Die Website verzichtet auf überflüssigen Schnörkel; schließlich geht es ja auch im Wesentlichen um Texte. Man findet glücklicherweise keine riesigen, animierten Grafiken, keine Werbebanner und auch sonst nichts von den beliebten Web-Spielzeugen, die durch ihre langen Ladezeiten die Geduld des Betrachters und Lesers auf eine harte Probe stellen. Der dunkle Hintergrund und die rote Schrift sind zwar etwas gewöhnungsbedürftig, aber gut zu lesen.
Die Navigationsleiste der Site ist chronologisch aufgebaut, von der Gründung bis zu aktuellen Veranstaltungen. Man findet kein "Wir über uns" oder "Unsere Texte" oder "Ursachen für die Entstehung von Lahnbeat" als eigenständige Punkte. Diese Informationen sind über die gesamte Site verstreut. Man muß (und sollte) sich schon die Mühe machen, die einzelnen Punkte in der zeitlichen Reihenfolge anzuklicken, so erhält man nach und nach ein ziemlich vollständiges Bild von LAHNBEAT, ihre Autoren, Texte, Entstehung und vor allem die Entwicklung. Längere Texte der Autoren stehen als Download zur Verfügung. Man erfährt so einiges über die Gießener Literaturszene, vor allem über das Frustpotential, das sie bietet. Zu diesem Thema besonders zu empfehlen ist der Punkt "1. Lahnbeat-Symposion" in der Rubrik "März 2000" auf der Homepage.
Originaltöne:

"Zurück zur Verblüffung. Darüber, daß man mit der gegenseitigen Versicherung bzgl. Chancenlosigkeit, Verkanntheit, Jammertal so zufrieden war."

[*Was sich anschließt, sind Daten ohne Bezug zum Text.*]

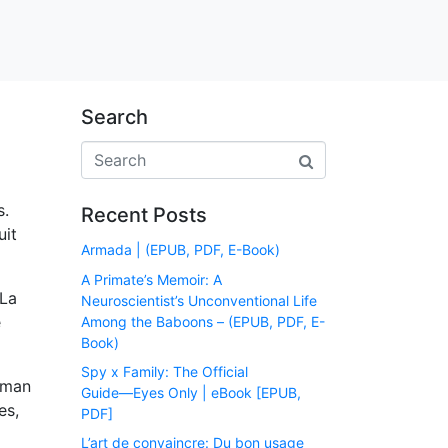
Search
s.
Recent Posts
uit
Armada | (EPUB, PDF, E-Book)
A Primate’s Memoir: A
 La
Neuroscientist’s Unconventional Life
e
Among the Baboons – (EPUB, PDF, E-
Book)
Spy x Family: The Official
roman
Guide―Eyes Only | eBook [EPUB,
es,
PDF]
L’art de convaincre: Du bon usage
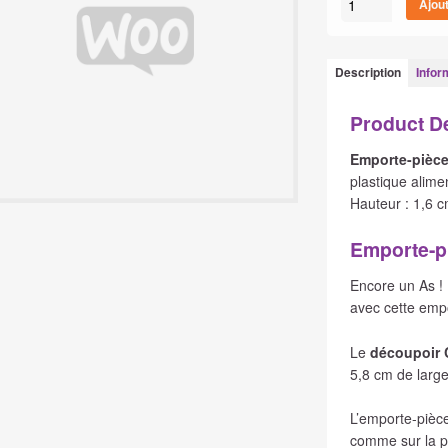
Ajou
de
Emporte-
pièce
Description
Infor
Carte
As
Product D
Carreau
Emporte-pièce
plastique alime
Hauteur : 1,6 c
Emporte-p
Encore un As !
avec cette empo
Le
découpoir 
5,8 cm de large
L’emporte-pièc
comme sur la p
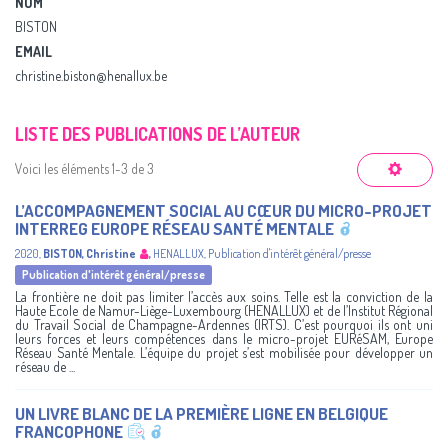
NOM
BISTON
EMAIL
christine.biston@henallux.be
LISTE DES PUBLICATIONS DE L’AUTEUR
Voici les éléments 1-3 de 3
L’ACCOMPAGNEMENT SOCIAL AU CŒUR DU MICRO-PROJET
INTERREG EUROPE RÉSEAU SANTÉ MENTALE
2020
,
BISTON, Christine
,
HENALLUX
,
Publication d'intérêt général/presse
Publication d'intérêt général/presse
La frontière ne doit pas limiter l’accès aux soins. Telle est la conviction de la
Haute Ecole de Namur-Liège-Luxembourg (HENALLUX) et de l’Institut Régional
du Travail Social de Champagne-Ardennes (IRTS). C’est pourquoi ils ont uni
leurs forces et leurs compétences dans le micro-projet EURéSAM, Europe
Réseau Santé Mentale. L’équipe du projet s’est mobilisée pour développer un
réseau de ...
UN LIVRE BLANC DE LA PREMIÈRE LIGNE EN BELGIQUE
FRANCOPHONE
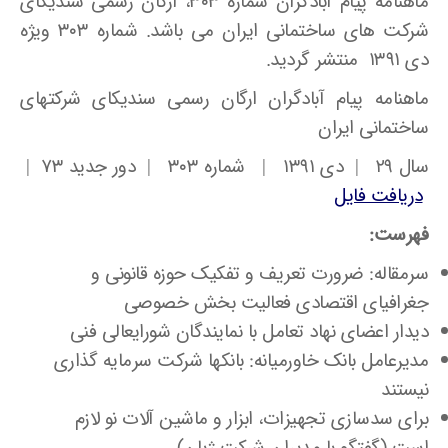
ماهنامه پیام آبادگران شماره ۳۰۳، ارگان رسمی سندیکای
شرکت های ساختمانی ایران می باشد. شماره ۳۰۳ ویژه
دی ۱۳۹۱ منتشر گردید.
ماهنامه پیام آبادگران ارگان رسمی سندیکای شرکتهای
ساختمانی ایران
سال ۲۹ | دی ۱۳۹۱ | شماره ۳۰۳ | دور جدید ۷۳ |
دریافت فایل
فهرست:
سرمقاله: ضرورت تعریف و تفکیک حوزه قانونی و
جغرافیای اقتصادی فعالیت بخش خصوصی
دیدار اعضای نهاد تعامل با نمایندگان شورایعالی فنی
مدیرعامل بانک خاورمیانه: بانکها شرکت سرمایه گذاری
نیستند
برای سدسازی تجهیزات، ابزار و ماشین آلات نو لازم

"Das Gefühl einer verschenkten Gelegenheit; und aus ziemlich unerklärlichen Gründen
verschenkt."

"Gießen verfügt weder über eine genügende Zahl motivierter Literaten noch über ausreichendes
Publikumspotenzial, um die Szene auf Dauer zu etablieren."

"Die Szene dümpelt vor sich hin" (Zeitungsmeldung)

Harte Worte, aber wahr. Die Kunst besteht natürlich darin, solche Umstände nicht einfach hinzunehmen, sondern aktiv dafür zu sorgen, daß sie sich ändern.

Besonders lesenswert und informationsträchtig ist der Punkt "Debatte" unter "Aug. 2000"
Dort ist nachzulesen, als was sich Lahnbeat versteht und was sie bieten können. Das ist nicht gerade wenig. Autoren sind ja im allgemeinen keine Marketing-Spezialisten, da tut ein Forum Gleichgesinnter gut. Alles in Allem läßt sich auf den Webseiten von Lahnbeat erkennen, daß sich hier eine erfreuliche Erweiterung des Gießener Literaturszene entwickelt.
Hoppla, eine Erweiterung der Gießener Literaturszene, von der sie sich doch eigentlich abgrenzen wollen (siehe oben)? Klingt vielleicht doch gehässig, ist aber nicht so gemeint. Wirklich nicht!